---- AVAILABLE DATA

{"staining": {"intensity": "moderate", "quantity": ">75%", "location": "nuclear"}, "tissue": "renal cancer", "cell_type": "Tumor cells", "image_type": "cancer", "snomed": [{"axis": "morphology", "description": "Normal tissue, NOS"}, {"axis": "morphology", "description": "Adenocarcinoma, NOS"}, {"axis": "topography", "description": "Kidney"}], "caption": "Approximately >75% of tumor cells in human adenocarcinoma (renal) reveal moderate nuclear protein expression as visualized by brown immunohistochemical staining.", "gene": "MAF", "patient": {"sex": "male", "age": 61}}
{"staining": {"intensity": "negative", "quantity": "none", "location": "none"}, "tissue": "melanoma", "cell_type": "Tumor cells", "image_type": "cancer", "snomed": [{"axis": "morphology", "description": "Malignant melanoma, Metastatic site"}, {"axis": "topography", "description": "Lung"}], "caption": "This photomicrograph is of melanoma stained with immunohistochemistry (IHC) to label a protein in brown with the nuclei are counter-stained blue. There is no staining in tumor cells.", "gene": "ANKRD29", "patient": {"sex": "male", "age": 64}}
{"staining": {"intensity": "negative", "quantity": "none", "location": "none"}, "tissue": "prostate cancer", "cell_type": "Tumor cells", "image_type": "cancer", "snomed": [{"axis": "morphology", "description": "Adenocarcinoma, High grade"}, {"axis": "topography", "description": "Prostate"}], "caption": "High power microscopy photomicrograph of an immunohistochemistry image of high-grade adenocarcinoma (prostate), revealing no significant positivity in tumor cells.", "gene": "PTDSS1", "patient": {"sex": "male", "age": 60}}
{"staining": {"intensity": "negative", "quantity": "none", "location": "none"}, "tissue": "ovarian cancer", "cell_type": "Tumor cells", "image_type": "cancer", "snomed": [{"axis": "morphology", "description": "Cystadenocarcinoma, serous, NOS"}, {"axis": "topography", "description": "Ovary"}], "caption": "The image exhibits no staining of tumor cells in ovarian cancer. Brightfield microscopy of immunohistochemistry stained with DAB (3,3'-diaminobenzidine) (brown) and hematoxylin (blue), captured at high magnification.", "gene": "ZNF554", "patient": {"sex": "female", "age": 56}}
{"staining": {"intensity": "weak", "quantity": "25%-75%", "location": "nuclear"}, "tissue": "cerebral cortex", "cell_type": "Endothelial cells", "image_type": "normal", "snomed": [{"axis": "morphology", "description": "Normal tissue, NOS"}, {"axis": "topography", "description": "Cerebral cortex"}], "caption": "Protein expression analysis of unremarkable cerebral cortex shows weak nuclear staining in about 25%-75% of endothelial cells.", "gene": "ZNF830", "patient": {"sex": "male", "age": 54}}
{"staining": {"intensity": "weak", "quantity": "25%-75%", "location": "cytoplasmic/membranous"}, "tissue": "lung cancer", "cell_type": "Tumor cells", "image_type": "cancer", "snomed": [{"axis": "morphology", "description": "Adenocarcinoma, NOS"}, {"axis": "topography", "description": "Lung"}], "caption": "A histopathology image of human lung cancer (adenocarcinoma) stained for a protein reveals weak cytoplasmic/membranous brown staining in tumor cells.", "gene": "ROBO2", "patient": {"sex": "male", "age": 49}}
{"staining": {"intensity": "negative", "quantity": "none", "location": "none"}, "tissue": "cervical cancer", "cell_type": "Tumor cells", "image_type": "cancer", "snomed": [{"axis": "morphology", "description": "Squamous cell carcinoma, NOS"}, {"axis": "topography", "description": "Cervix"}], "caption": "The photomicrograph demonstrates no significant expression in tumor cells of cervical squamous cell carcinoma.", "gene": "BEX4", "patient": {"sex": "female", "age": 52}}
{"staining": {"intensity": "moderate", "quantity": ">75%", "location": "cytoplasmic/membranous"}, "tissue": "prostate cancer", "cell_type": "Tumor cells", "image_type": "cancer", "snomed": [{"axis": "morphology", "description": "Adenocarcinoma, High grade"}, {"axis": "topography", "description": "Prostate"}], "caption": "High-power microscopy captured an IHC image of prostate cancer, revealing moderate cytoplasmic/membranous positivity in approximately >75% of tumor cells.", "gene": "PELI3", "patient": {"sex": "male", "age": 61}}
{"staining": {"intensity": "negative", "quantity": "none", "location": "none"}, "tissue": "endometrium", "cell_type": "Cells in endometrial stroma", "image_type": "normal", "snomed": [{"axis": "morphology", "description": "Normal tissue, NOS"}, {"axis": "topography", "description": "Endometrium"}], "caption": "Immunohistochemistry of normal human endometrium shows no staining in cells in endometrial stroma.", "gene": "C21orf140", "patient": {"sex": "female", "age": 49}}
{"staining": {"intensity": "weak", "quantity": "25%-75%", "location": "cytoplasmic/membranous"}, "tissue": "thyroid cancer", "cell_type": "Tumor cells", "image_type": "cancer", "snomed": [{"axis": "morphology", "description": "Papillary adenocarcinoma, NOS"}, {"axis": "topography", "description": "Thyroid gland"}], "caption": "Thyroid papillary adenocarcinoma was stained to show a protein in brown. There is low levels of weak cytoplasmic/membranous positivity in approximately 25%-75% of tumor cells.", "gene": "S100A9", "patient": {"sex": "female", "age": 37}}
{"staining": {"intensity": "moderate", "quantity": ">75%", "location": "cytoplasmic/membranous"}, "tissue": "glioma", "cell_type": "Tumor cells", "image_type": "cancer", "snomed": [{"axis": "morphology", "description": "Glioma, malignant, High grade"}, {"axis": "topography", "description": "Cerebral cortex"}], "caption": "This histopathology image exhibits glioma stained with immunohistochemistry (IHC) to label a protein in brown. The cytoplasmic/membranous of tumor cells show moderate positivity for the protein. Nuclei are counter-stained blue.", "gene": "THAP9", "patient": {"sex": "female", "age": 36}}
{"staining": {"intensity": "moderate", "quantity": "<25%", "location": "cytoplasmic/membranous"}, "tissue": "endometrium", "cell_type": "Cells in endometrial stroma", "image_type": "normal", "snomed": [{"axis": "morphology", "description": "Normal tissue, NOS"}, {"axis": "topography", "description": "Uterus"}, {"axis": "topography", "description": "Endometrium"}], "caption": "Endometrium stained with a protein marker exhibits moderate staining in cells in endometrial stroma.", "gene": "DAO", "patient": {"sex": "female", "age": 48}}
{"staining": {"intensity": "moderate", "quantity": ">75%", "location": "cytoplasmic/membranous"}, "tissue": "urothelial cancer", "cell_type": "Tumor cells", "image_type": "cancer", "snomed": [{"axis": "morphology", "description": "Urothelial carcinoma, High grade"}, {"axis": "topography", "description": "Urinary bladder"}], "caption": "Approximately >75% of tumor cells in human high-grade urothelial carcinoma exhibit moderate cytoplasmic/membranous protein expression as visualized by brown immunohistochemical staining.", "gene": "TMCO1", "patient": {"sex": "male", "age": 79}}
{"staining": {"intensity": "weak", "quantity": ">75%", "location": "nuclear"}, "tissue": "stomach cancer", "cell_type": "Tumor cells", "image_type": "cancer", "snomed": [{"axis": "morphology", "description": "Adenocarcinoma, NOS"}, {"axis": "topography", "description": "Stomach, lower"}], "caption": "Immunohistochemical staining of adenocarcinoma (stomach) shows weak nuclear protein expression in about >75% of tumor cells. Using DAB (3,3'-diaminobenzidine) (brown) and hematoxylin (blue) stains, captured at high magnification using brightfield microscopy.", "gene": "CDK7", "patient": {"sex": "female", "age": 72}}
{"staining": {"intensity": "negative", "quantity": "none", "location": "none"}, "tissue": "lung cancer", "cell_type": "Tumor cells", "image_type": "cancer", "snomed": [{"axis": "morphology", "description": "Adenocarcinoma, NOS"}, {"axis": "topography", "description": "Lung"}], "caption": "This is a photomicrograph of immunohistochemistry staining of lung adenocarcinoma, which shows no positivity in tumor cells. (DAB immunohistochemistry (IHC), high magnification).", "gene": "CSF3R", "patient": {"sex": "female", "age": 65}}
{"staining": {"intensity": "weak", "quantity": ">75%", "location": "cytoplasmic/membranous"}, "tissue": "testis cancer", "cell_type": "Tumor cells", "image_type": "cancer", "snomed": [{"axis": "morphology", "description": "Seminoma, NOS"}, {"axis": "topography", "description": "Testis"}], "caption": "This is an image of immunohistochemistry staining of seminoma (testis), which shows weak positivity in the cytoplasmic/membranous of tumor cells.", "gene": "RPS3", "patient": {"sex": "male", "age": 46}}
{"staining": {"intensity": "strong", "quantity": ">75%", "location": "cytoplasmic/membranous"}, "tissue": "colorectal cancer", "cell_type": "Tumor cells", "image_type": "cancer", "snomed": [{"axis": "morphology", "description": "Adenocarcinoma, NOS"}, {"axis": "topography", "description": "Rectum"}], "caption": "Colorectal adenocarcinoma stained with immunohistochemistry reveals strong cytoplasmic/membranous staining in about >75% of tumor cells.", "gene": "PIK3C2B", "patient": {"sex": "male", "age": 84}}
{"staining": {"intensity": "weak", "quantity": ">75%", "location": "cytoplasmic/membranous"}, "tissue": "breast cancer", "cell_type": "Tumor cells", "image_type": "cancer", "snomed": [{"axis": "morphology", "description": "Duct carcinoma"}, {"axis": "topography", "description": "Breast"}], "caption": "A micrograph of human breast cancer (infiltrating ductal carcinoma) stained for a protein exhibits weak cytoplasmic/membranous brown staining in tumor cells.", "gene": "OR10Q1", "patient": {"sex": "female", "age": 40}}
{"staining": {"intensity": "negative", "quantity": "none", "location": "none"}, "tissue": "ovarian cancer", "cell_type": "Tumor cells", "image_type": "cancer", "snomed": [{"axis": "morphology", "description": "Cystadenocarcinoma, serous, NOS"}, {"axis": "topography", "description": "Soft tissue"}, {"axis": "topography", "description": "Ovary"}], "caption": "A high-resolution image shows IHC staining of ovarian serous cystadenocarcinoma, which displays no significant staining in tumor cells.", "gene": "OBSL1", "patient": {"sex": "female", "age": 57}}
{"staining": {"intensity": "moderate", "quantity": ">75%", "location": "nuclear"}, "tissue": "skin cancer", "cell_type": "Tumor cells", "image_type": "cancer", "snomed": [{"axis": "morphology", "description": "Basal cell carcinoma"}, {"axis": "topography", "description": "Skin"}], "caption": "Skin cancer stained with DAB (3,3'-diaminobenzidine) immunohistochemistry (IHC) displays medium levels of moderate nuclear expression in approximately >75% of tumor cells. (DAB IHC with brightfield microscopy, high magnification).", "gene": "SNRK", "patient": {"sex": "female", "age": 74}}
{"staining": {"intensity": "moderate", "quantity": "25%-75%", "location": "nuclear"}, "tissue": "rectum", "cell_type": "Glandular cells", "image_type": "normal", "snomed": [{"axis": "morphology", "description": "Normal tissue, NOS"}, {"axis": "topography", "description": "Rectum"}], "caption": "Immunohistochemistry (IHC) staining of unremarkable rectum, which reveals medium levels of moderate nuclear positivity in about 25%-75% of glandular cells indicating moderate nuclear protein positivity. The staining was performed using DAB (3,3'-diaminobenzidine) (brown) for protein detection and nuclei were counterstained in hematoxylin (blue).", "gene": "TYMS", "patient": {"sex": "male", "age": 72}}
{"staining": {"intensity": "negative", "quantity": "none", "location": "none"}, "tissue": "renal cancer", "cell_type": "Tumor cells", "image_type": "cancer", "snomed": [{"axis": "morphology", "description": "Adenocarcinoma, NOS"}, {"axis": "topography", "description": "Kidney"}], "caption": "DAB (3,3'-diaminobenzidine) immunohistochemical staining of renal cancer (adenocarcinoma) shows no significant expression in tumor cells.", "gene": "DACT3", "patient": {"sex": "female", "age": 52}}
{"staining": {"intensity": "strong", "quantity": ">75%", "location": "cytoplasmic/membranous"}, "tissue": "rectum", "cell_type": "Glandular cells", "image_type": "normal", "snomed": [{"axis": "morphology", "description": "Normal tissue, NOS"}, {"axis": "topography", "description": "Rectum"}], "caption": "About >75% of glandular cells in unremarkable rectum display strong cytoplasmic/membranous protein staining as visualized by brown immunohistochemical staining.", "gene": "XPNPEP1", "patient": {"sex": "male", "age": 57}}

--------

▶ WHAT YOU SHOULD DO
Give only the lines from the one holding "histopathology image exhibits" through the one holding "in human high-grade", each restated exactly as it appears above.

▶ REPLY
{"staining": {"intensity": "moderate", "quantity": ">75%", "location": "cytoplasmic/membranous"}, "tissue": "glioma", "cell_type": "Tumor cells", "image_type": "cancer", "snomed": [{"axis": "morphology", "description": "Glioma, malignant, High grade"}, {"axis": "topography", "description": "Cerebral cortex"}], "caption": "This histopathology image exhibits glioma stained with immunohistochemistry (IHC) to label a protein in brown. The cytoplasmic/membranous of tumor cells show moderate positivity for the protein. Nuclei are counter-stained blue.", "gene": "THAP9", "patient": {"sex": "female", "age": 36}}
{"staining": {"intensity": "moderate", "quantity": "<25%", "location": "cytoplasmic/membranous"}, "tissue": "endometrium", "cell_type": "Cells in endometrial stroma", "image_type": "normal", "snomed": [{"axis": "morphology", "description": "Normal tissue, NOS"}, {"axis": "topography", "description": "Uterus"}, {"axis": "topography", "description": "Endometrium"}], "caption": "Endometrium stained with a protein marker exhibits moderate staining in cells in endometrial stroma.", "gene": "DAO", "patient": {"sex": "female", "age": 48}}
{"staining": {"intensity": "moderate", "quantity": ">75%", "location": "cytoplasmic/membranous"}, "tissue": "urothelial cancer", "cell_type": "Tumor cells", "image_type": "cancer", "snomed": [{"axis": "morphology", "description": "Urothelial carcinoma, High grade"}, {"axis": "topography", "description": "Urinary bladder"}], "caption": "Approximately >75% of tumor cells in human high-grade urothelial carcinoma exhibit moderate cytoplasmic/membranous protein expression as visualized by brown immunohistochemical staining.", "gene": "TMCO1", "patient": {"sex": "male", "age": 79}}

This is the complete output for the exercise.